• _The problem_
Lines containing the word "middle" are the ones to copy from the records below.

[Pose estimation data]
_ _ _ _

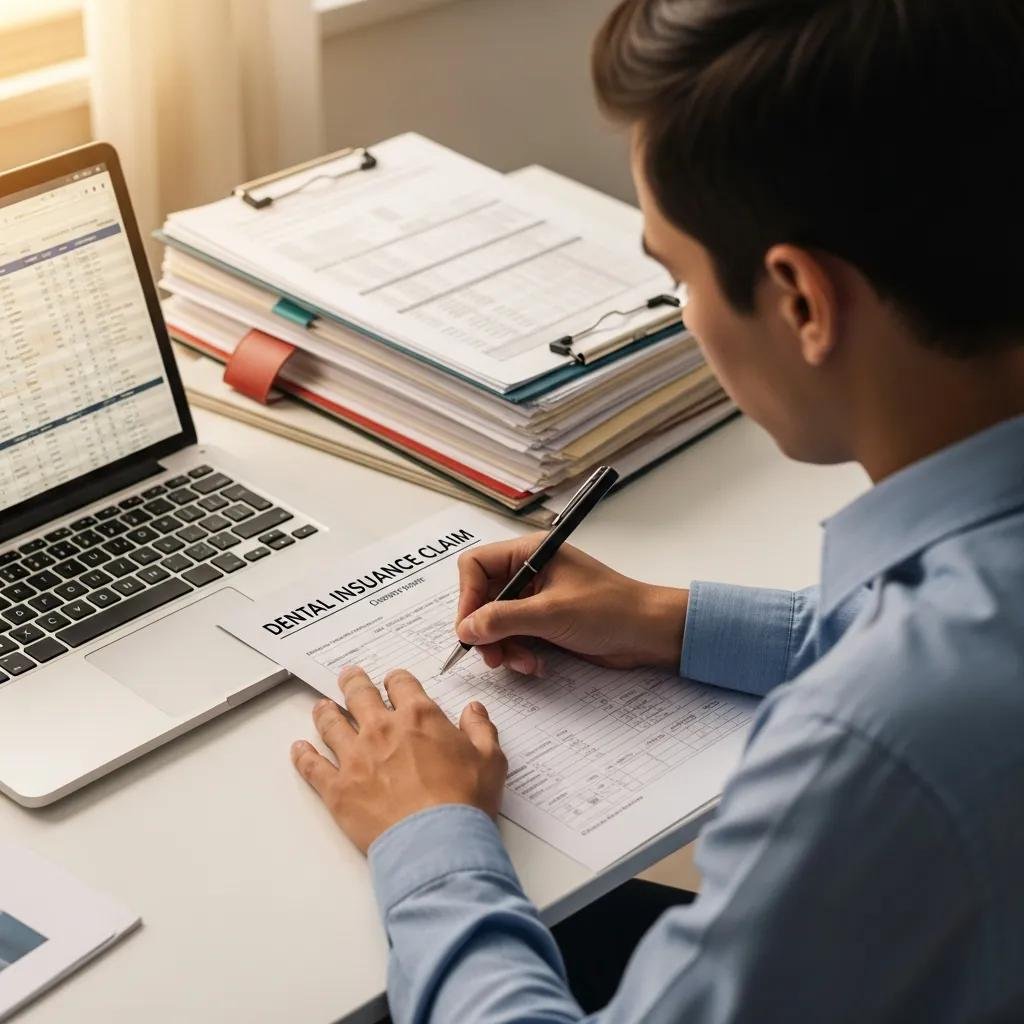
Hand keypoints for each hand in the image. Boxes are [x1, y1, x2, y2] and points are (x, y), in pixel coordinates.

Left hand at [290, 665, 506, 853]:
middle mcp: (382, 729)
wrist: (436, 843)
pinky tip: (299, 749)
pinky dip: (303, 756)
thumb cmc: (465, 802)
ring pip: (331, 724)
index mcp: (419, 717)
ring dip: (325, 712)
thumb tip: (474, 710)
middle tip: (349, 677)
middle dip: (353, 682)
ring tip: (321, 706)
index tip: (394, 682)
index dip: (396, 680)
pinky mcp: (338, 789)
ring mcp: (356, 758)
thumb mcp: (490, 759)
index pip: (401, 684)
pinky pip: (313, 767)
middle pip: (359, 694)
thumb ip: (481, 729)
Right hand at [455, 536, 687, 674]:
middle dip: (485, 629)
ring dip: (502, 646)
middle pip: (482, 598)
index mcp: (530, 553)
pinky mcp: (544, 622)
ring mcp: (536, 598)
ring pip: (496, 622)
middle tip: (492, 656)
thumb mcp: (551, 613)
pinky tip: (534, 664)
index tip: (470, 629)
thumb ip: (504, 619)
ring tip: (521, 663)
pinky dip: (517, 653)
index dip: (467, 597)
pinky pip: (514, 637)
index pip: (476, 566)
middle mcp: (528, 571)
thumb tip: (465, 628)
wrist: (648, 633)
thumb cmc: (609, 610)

_ _ _ _

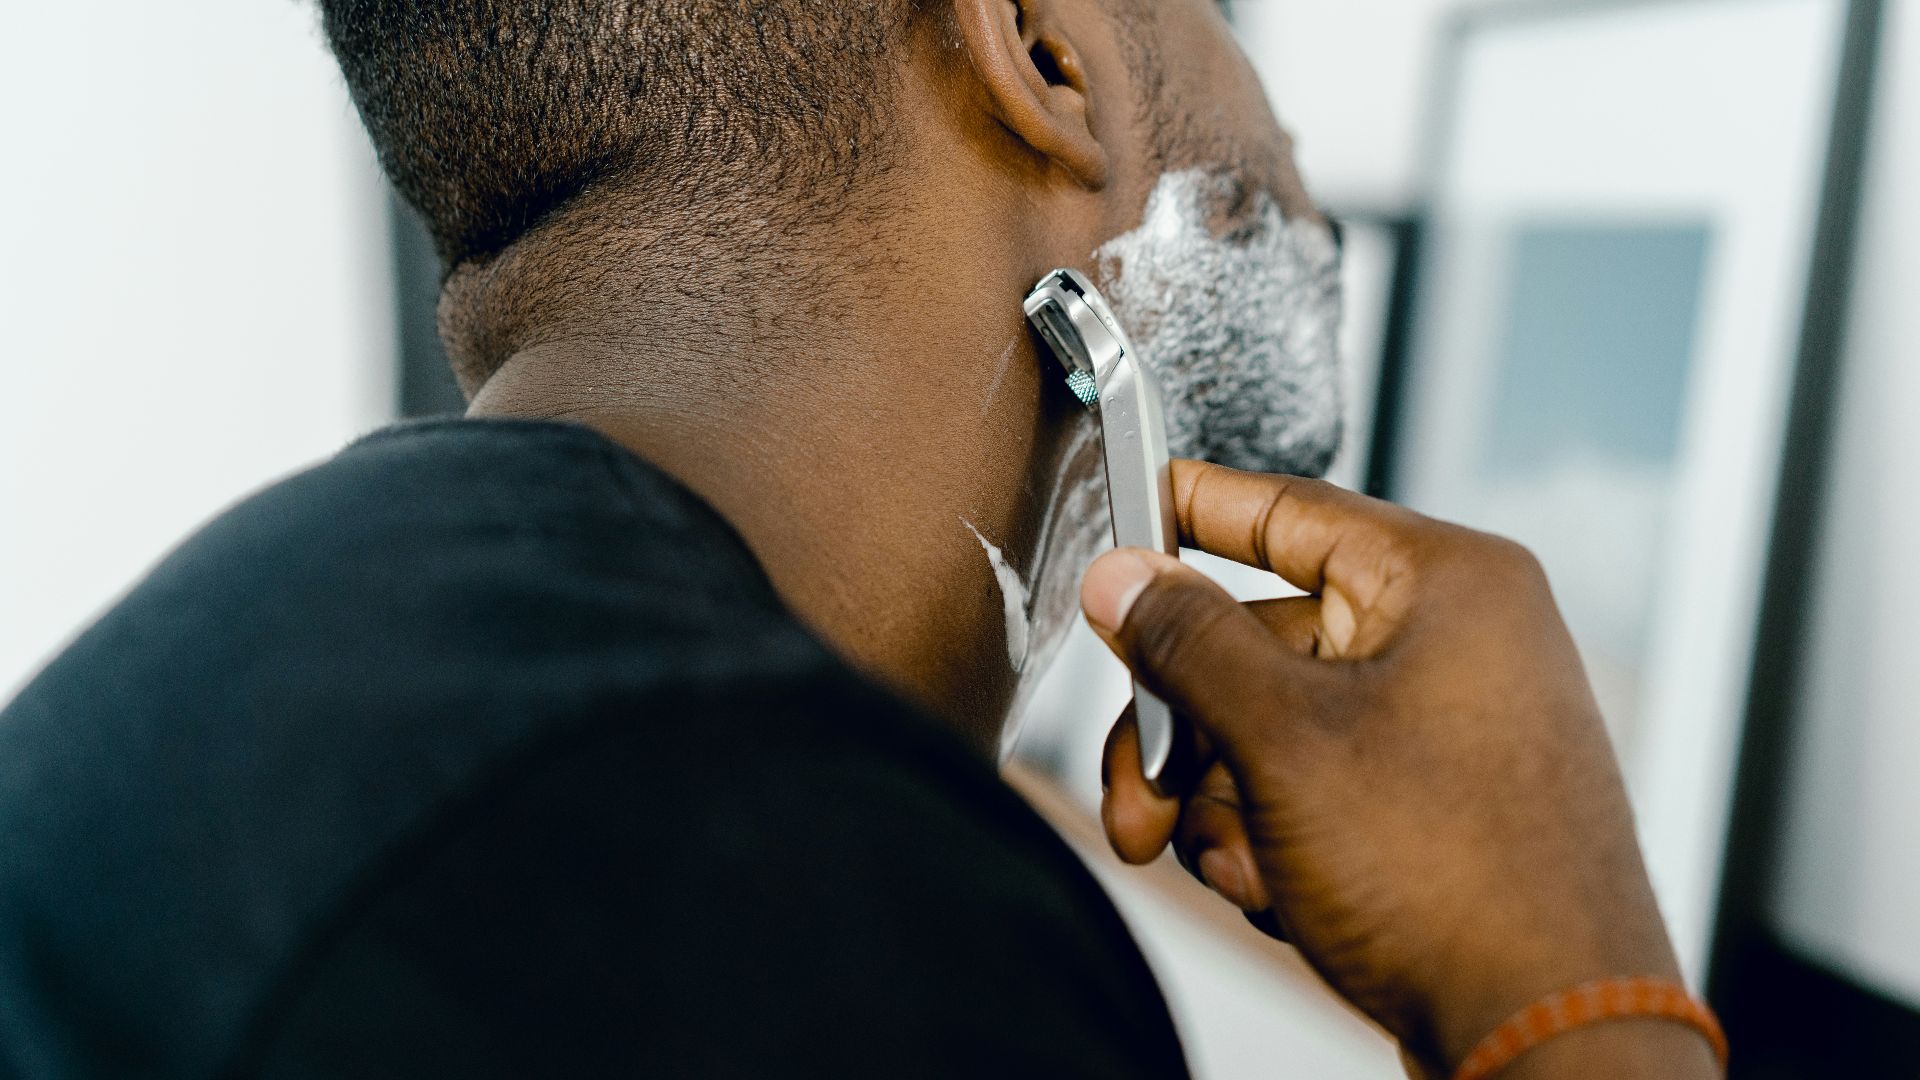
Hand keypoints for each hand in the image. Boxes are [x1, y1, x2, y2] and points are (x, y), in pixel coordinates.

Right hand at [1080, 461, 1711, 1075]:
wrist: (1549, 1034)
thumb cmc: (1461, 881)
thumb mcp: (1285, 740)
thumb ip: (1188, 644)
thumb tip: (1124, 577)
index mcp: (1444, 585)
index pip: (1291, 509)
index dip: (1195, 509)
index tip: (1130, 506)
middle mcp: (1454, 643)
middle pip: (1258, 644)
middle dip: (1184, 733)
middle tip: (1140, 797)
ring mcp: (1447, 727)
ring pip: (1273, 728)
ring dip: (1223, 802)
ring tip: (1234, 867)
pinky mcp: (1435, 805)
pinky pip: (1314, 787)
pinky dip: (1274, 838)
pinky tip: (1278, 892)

_ _ _ _

• _Written response_
middle mcp: (382, 729)
middle tip: (349, 677)
middle dip: (353, 682)
middle pip: (359, 694)
middle dip: (485, 629)
middle pip: (482, 598)
middle tip: (492, 656)
middle mcp: (528, 571)
middle mcp: (1454, 643)
middle pip: (1258, 644)
middle dip: (1184, 733)
middle tip: (1140, 797)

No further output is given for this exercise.